$$S_n$$ gets ugly to compute the hard way -- imagine the pain if n = 1000. And yet most of all counting numbers are actually larger than 1000. So I want to prove that:
$$S_n = \frac{9}{10} \times \frac{1 - 10^{-n}}{1 - 10^{-1}}$$ for all counting numbers, n.
First let me prove that $$S_1 = \frac{9}{10} \times \frac{1 - 10^{-1}}{1 - 10^{-1}}$$. The proof writes itself: $$S_1 = \frac{9}{10} = \frac{9}{10} \times 1 = \frac{9}{10} \times \frac{1 - 10^{-1}}{1 - 10^{-1}}$$.

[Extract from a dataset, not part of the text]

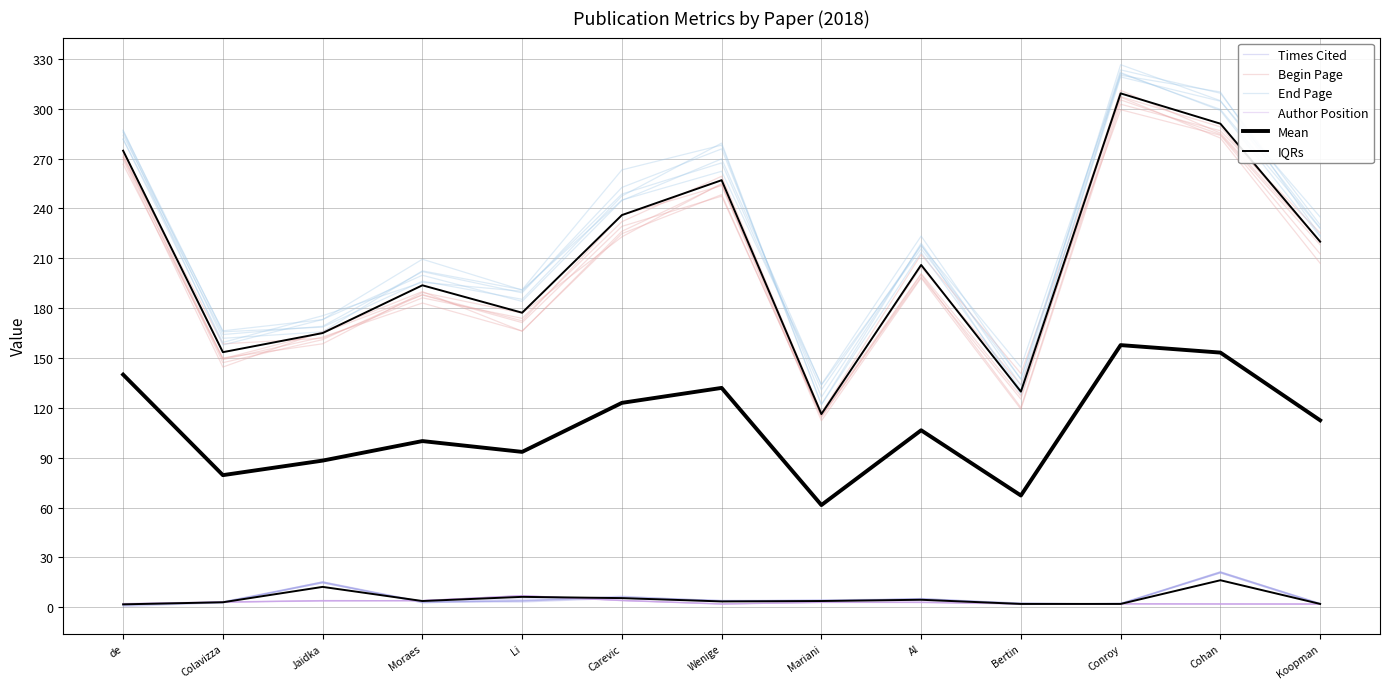

The value of Mean at Carevic is 123.0. True or false?

True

Next, I want to prove that if for a particular counting number k, that $$S_k = \frac{9}{10} \times \frac{1 - 10^{-k}}{1 - 10^{-1}}$$ is true, that $$S_{k+1} = \frac{9}{10} \times \frac{1 - 10^{-(k+1)}}{1 - 10^{-1}}$$ follows as a result. So from the definition of the family, I know that $$S_{k+1} = S_k + \frac{9}{10^{k+1}}$$ and from assumption: $$S_{k+1} = \frac{9}{10} \times \frac{1 - 10^{-k}}{1 - 10^{-1}} \, + \frac{9}{10^{k+1}}$$, So we have $$S_{k+1} = \frac{9}{10} \times \frac{1 - 10^{-k}}{1 - 10^{-1}} \, + \; \frac{9}{10} \times \frac{1}{10^k} = \frac{9}{10} \times \left( \frac{1 - 10^{-k}}{1 - 10^{-1}} + 10^{-k} \right) = \frac{9}{10} \times \left( \frac{1 - 10^{-k}}{1 - 10^{-1}} + \frac{10^{-k} - 10^{-k-1}}{1 - 10^{-1}} \right) = \frac{9}{10} \times \frac{1 - 10^{-k} + 10^{-k} - 10^{-(k+1)}}{1 - 10^{-1}} = \frac{9}{10} \times \frac{1 - 10^{-(k+1)}}{1 - 10^{-1}}$$ which is what I wanted to prove.

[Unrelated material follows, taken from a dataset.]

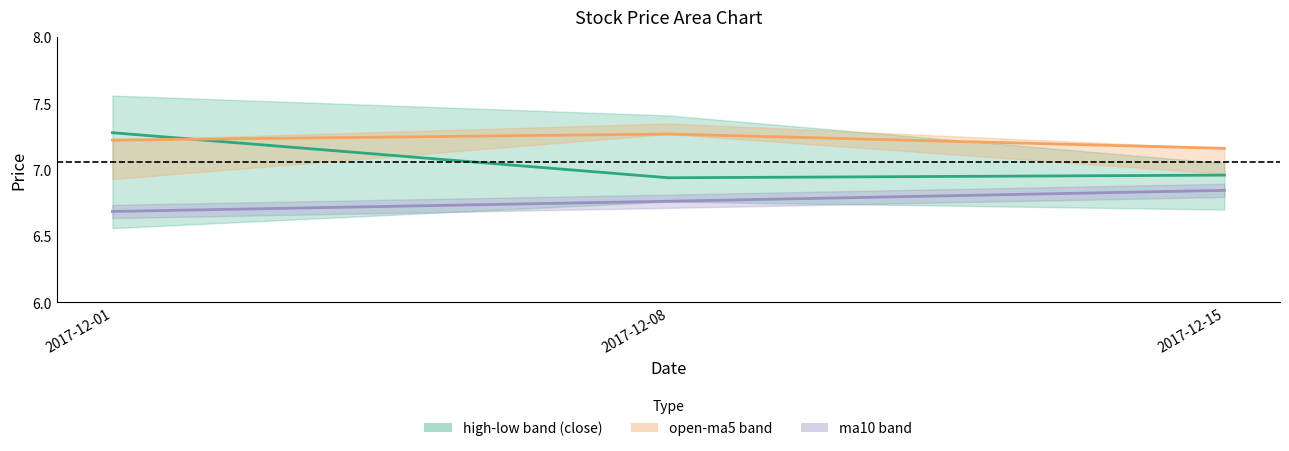

Which has a higher value, 2017-12-01 or 2017-12-15?

2017-12-01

Using the principle of finite induction, I now know that $$S_n = \frac{9}{10} \times \frac{1 - 10^{-n}}{1 - 10^{-1}}$$ is true for all counting numbers, n.

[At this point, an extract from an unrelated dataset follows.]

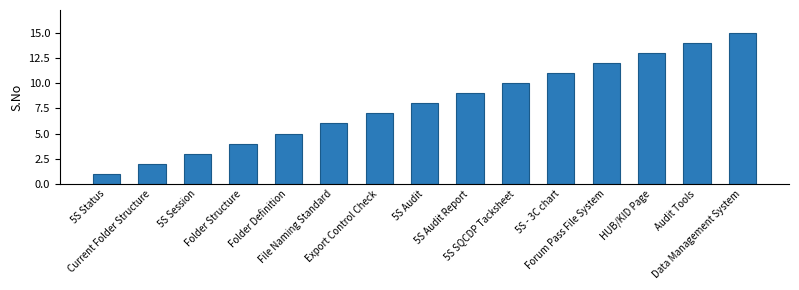

What is the ratio of the value at Forum Pass File System to the value at Folder Structure?

3.0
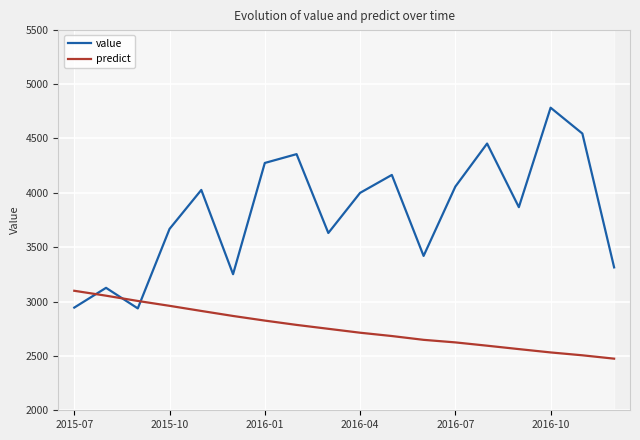

Which series has the widest spread of values?

value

But because $$\frac{9}{10} = 1 - 10^{-1}$$ this also proves that $$S_n = 1 - 10^{-n}$$ for all counting numbers, $$n$$.
Thus our lower bounds on what $$S$$ can be looks like this:
$$1 - 10^{-1} \, \lt \, 1 - 10^{-2} \, \lt \, 1 - 10^{-3} \, \lt \dots \lt \,1 - 10^{-(n+5)} \, \lt \, 1 - 10^{-(n+6)} \, \lt \, 1 - 10^{-(n+7)} \, \lt \dots \lt S$$
Now I want to prove that if $$X$$ is less than 1 then there are members of the family $$S_n$$ which are larger than it.
Say $$X \lt 1$$. Then $$0 \lt 1 - X$$. Then $$1 - X$$ is a
positive number. Then there is a real number $$\epsilon$$ such that $$e^{-\epsilon} = 1 - X$$ because $$f(x) = e^x$$ is a continuous function takes on all positive real values. Also $$f(x \ln 10) = e^{x \ln 10} = 10^x$$. So $$X = 1 - e^{-\epsilon} = 1 - 10^{- \frac{\epsilon}{\ln 10}} $$. So the question of if there are members of the family $$S_n$$ which are greater than $$X$$ reduces to the question of asking if there are counting numbers which are larger than the real number $$- \frac{\epsilon}{\ln 10} = - \frac{\ln ( 1 - X) }{\ln 10}$$ and the answer is yes, most of them.
So every number less than 1 is less than some (or all!) members of the family $$S_n$$ and thus less than $$S$$.
Thus 1 is greatest lower bound on what S could be, because all numbers less than 1 fail to qualify.
One of the biggest principles of the real numbers is that if a non-empty set of numbers has a upper (or lower!) bound then it has a least upper bound (or a greatest lower bound). By this, we see that the set of positive rational numbers whose square is less than 2 has greatest lower bound of 0 and a least upper bound of √2. 0 is not positive and √2 is not rational, but they are the minimal bounds of that particular set of positive rationals. That's why $$S$$ which is the least upper bound of the family of $$S_n$$ need not be a member of the family and can be 1.